An Impulsive Idea
The Head's Study
When my mother died suddenly and unexpectedly one of my more impulsive ideas was to take my Grade 8 piano exam. It was something I had never completed at school, my musical gift came from my mother and it felt like a way of remaining close to her in that first year of adjusting.
Over the coming year I lost myself in hour upon hour of practice and frustration. As you will know if you have tried it, things just do not stick in an adult’s brain as easily as they do in a child’s.
My holiday read this Easter, ‘Stolen Focus’ by Johann Hari, included a chapter on the importance of pushing ourselves with challenges, not something completely alien necessarily but more to pursue an interest to the edge of our comfort zone. To do this we need uninterrupted focus, something the author claims we are losing and which is a necessary part of wellbeing and strong mental health.
Our value for this term, over and above our over-arching value of kindness and treating others as we would wish to be treated, is focused on skills for the future. I suspect girls will not know how lucky they are with their music, dance, art, photography, textiles, DT, sport – all examples of challenges that we can only improve on with dedicated, uninterrupted focus that is enabled by studying these things at school. I also suspect they may not realise how beneficial these are to their mental health.
So what is stealing our focus? Tech obviously dominates much of the book but not for the purpose of self-flagellation. Yes, we need to control our use of it (no more so than now as we start the exam season) by: keeping our phone away from us when revising; removing distracting apps that encourage rabbit hole binging; and controlling our notifications so they do not interrupt our flow. However, Hari also calls for tech companies to reconsider their business plans: should it be all about profit or could the enabling, empowering benefits of technological advantages be the driver?
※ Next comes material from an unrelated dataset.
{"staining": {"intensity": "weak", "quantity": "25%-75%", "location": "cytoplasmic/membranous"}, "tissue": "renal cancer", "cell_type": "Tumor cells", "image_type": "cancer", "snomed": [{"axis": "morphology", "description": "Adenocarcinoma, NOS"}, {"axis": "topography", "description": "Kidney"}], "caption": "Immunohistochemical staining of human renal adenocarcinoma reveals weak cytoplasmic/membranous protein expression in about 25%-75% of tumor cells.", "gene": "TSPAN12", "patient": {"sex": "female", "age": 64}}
When my youngest child was born a few months after my scraping a pass in my piano exam it felt as though the circle of life was complete. What I now also recognise is that my total focus on learning and retaining some fiendishly difficult (to me) pieces had helped me heal. It was a skill for the future that I have returned to regularly and one which I hope to encourage your daughters to consider when we have our focus week later this term.